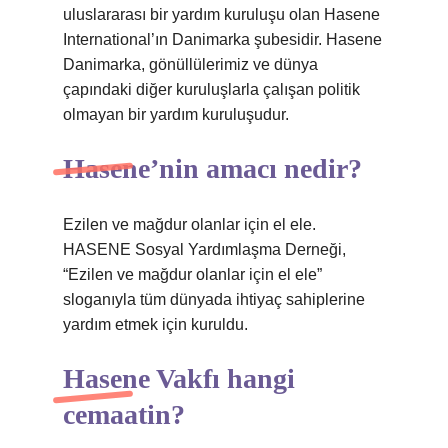
uluslararası bir yardım kuruluşu olan Hasene
International’ın Danimarka şubesidir. Hasene
Danimarka, gönüllülerimiz ve dünya
çapındaki diğer kuruluşlarla çalışan politik
olmayan bir yardım kuruluşudur.
Hasene’nin amacı nedir?
Ezilen ve mağdur olanlar için el ele.
HASENE Sosyal Yardımlaşma Derneği,
“Ezilen ve mağdur olanlar için el ele”
sloganıyla tüm dünyada ihtiyaç sahiplerine
yardım etmek için kuruldu.
Hasene Vakfı hangi
cemaatin?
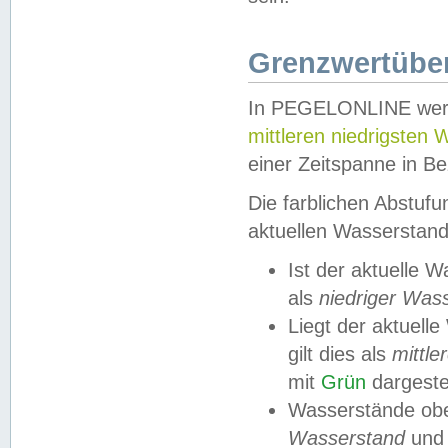
Grenzwertüber
In PEGELONLINE werde
mittleren niedrigsten
einer Zeitspanne in Be
Die farblichen Abstuf
aktuellen Wasserstand
Ist der aktuelle 
als
niedriger Was
Liegt der aktue
gilt dies als
mittle
mit
Grün
dargestel
Wasserstände obe
Wasserstand
und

# # # #

- _WORK ITEM_
Once the pictures are set aside, give the rest of the listing again exactly.

- _WRITTEN SOLUTION_
uluslararası bir yardım kuruluşu olan Hasene
International’ın Danimarka şubesidir. Hasene
Danimarka, gönüllülerimiz ve dünya
çapındaki diğer kuruluşlarla çalışan politik
olmayan bir yardım kuruluşudur.
Hasene’nin amacı nedir?
Ezilen ve mağdur olanlar için el ele.
HASENE Sosyal Yardımlaşma Derneği,
“Ezilen ve mağdur olanlar için el ele”
sloganıyla tüm dünyada ihtiyaç sahiplerine
yardım etmek için kuruldu.
Hasene Vakfı hangi
cemaatin?
Grenzwertüber
In PEGELONLINE werde
mittleren niedrigsten
einer Zeitspanne in Be
Die farblichen Abstuf
aktuellen Wasserstand
Ist der aktuelle 
als
niedriger Was
Liegt der aktue
gilt dies als
mittle
mit
Grün
dargestel
Wasserstände obe
Wasserstand
und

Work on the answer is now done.